**ABOUT THIS EXERCISE:**
Please give the number of lines in the records below where the word "Hills" occurs, and nothing else.

(INPUT MATERIAL)

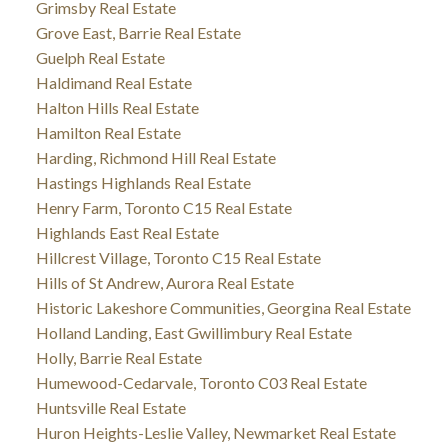
Grimsby Real Estate
Grove East, Barrie Real Estate
Guelph Real Estate
Haldimand Real Estate
Halton Hills Real Estate
Hamilton Real Estate
Harding, Richmond Hill Real Estate
Hastings Highlands Real Estate
Henry Farm, Toronto C15 Real Estate
Highlands East Real Estate
Hillcrest Village, Toronto C15 Real Estate
Hills of St Andrew, Aurora Real Estate
Historic Lakeshore Communities, Georgina Real Estate
Holland Landing, East Gwillimbury Real Estate
Holly, Barrie Real Estate
Humewood-Cedarvale, Toronto C03 Real Estate
Huntsville Real Estate
Huron Heights-Leslie Valley, Newmarket Real Estate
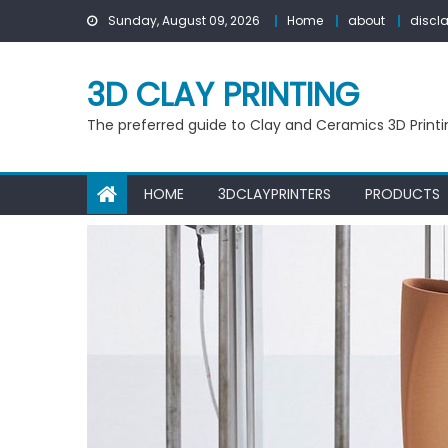
Skip
Sunday, August 09, 2026
Home
about
discl
to
content
3D CLAY PRINTING
The preferred guide to Clay and Ceramics 3D Printi
HOME
3DCLAYPRINTERS
PRODUCTS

(End INPUT MATERIAL)

**FINAL ANSWER:**
2